[Entries taken from a collection]
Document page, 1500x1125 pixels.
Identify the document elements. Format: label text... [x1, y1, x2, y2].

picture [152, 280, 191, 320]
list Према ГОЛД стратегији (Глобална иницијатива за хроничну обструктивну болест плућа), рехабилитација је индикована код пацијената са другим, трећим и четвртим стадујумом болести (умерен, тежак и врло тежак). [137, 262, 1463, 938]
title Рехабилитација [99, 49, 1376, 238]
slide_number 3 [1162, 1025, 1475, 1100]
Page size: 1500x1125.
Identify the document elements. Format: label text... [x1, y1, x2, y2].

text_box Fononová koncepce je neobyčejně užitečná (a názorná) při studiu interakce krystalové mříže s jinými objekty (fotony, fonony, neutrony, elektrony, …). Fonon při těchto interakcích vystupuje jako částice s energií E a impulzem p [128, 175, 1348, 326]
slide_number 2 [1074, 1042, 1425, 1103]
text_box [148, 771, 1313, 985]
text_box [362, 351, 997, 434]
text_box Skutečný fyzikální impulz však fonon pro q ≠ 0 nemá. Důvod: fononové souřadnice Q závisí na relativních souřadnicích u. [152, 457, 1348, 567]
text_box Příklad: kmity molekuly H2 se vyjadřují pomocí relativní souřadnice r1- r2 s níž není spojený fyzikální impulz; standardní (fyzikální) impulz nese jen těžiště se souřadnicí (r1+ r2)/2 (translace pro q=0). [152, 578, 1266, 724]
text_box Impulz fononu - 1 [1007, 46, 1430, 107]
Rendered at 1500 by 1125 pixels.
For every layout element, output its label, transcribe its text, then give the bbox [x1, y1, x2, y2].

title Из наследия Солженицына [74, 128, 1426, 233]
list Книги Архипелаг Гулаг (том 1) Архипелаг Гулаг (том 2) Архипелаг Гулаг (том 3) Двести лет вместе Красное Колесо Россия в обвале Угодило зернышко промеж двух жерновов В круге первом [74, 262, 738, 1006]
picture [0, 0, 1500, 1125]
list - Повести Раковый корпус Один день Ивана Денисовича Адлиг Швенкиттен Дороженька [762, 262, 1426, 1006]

What to produce: Each line above that has the word "pixels" must be copied.

Response to this exercise:
Document page, 1500x1125 pixels.
Rendered at 1500 by 1125 pixels.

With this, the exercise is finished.